### PAGE TEXT ###

Epomaker NT68 Low Profile Keyboard Review 0

Epomaker NT68 Low Profile Keyboard Review

Value & Conclusion »

Lighting and Performance


The Epomaker NT68 keyboard supports N-key rollover USB out of the box, which tested successfully using Aqua's test. In wireless mode, it goes down to the expected 6KRO with Bluetooth. Switch Hitter confirmed no chatter with these keys. Also note the base layer above, which shows which functions have dedicated keys on the keyboard. Finally, Switch Hitter does not care about the order in which the keys were pressed, but the bottom row is still different from the usual.


Given the different color and material options available with the NT68, I didn't want to spend much time on the backlighting options and effects, especially with this article covering the NT68 Low Profile that is only available with these thin black ABS keycaps. It will look different from the other options thus, and seen above is the keyboard lit up in a rainbow wave effect. Light bleed is about average on this sample, with the floating keycaps adding to it, but the darker base taking away as much as the more squared-off keycaps themselves. Similarly, testing for color fidelity by switching all LEDs to white gave a light pink hue, which in itself isn't surprising. The NT68, as with most Skyloong keyboards, gets most of the way there for functionality and needs some further tuning for finesse.

Profile switching and the various other functions necessary on this 65% keyboard are all pre-programmed and tied to the Fn key layer, which is critical on smaller form factor keyboard. Epomaker/Skyloong has also added some multimedia and volume controls in addition to other program shortcuts. These are denoted by extra legends on the keycaps, which reduces the learning curve significantly, but layers are your friend here, and key mapping is just as useful in making your time with the keyboard a pleasure rather than a pain. You might ask why you should go through all of this and have fewer keys than a TKL or full-size keyboard. The general answer for all smaller form-factor keyboards tends to be ergonomics, with shorter finger travel leading to lower fatigue over longer typing sessions. You can also have the mouse closer to the keyboard and in line with your shoulder. Many companies these days make a 60–65% keyboard for other reasons, the biggest of which is aesthetics. The smaller form factor allows for different materials and designs without the increased cost when scaled up to a full-size keyboard. This also goes for custom keycaps, such as the three keycap sets available with the NT68; keycap sets can at times also end up more expensive than the keyboard itself.

###

### CHALLENGE
Can you quote the keyboard review word for word, starting at "Given the different" and ending at "tuning for finesse."?

### GIVEN RECORDS ###

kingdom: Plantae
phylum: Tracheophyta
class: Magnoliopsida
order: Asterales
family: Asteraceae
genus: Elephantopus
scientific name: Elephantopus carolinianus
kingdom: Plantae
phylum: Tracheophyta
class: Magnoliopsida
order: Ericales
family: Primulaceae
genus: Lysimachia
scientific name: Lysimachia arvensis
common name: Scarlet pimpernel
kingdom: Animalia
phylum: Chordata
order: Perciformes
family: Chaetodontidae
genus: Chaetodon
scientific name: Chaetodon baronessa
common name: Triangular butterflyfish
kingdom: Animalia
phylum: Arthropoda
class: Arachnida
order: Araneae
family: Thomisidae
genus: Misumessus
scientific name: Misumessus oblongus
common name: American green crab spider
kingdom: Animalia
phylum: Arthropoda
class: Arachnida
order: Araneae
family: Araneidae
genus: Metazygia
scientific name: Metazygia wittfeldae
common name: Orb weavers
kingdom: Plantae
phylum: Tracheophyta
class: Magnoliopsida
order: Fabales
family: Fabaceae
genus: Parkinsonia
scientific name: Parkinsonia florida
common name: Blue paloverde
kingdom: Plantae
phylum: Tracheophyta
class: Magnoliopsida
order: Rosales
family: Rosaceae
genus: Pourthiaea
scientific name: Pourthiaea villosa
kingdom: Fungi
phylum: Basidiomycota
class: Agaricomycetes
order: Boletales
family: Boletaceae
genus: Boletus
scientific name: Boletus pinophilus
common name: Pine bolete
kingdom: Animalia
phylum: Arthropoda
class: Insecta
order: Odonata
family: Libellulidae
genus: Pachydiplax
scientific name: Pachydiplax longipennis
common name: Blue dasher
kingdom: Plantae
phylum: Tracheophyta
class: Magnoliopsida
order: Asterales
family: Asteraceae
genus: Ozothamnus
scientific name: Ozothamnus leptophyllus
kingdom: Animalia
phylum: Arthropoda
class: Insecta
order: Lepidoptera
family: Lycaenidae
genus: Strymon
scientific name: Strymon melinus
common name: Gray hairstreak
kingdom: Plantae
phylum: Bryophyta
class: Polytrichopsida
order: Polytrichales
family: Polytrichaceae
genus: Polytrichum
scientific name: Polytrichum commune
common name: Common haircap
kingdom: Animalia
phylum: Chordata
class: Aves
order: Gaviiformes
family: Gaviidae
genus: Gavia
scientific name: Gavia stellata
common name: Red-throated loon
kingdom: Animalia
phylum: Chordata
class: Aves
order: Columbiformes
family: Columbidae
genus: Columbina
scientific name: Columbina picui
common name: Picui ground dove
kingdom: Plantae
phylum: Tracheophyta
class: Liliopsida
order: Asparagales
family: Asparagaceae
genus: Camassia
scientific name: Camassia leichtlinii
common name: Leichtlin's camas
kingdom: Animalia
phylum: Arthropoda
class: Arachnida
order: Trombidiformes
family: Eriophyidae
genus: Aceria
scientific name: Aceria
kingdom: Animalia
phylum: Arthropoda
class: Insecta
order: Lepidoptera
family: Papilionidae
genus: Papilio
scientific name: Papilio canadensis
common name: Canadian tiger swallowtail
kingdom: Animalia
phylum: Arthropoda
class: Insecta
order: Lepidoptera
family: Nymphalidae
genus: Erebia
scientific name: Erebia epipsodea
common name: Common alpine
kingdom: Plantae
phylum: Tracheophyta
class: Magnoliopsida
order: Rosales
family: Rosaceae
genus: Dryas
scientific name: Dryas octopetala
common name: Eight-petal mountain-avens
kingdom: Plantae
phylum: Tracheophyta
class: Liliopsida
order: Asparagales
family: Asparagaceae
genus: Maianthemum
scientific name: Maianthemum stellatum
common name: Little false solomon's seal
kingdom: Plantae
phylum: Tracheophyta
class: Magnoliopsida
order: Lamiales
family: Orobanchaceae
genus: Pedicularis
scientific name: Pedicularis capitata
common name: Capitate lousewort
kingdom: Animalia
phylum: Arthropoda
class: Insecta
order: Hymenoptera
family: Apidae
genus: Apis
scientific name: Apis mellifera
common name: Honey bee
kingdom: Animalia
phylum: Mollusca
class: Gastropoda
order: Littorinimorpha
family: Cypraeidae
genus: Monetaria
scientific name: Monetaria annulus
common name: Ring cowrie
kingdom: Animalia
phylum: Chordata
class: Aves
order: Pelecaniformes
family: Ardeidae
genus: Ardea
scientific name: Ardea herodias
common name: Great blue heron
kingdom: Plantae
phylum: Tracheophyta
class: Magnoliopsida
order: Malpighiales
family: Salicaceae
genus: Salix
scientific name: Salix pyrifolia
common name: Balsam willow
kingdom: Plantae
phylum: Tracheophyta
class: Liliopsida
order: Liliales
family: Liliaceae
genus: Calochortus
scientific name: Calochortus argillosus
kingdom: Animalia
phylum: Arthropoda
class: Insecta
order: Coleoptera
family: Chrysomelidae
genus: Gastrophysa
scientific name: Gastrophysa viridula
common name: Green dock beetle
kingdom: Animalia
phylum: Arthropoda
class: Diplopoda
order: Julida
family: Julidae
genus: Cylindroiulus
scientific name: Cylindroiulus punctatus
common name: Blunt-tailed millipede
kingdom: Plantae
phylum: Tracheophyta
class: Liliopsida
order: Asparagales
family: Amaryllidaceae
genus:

###

### RESULT FOR THIS EXERCISE
Given the different color and material options available with the NT68, I didn't want to spend much time on the backlighting options and effects, especially with this article covering the NT68 Low Profile that is only available with these thin black ABS keycaps. It will look different from the other options thus, and seen above is the keyboard lit up in a rainbow wave effect. Light bleed is about average on this sample, with the floating keycaps adding to it, but the darker base taking away as much as the more squared-off keycaps themselves. Similarly, testing for color fidelity by switching all LEDs to white gave a light pink hue, which in itself isn't surprising. The NT68, as with most Skyloong keyboards, gets most of the way there for functionality and needs some further tuning for finesse.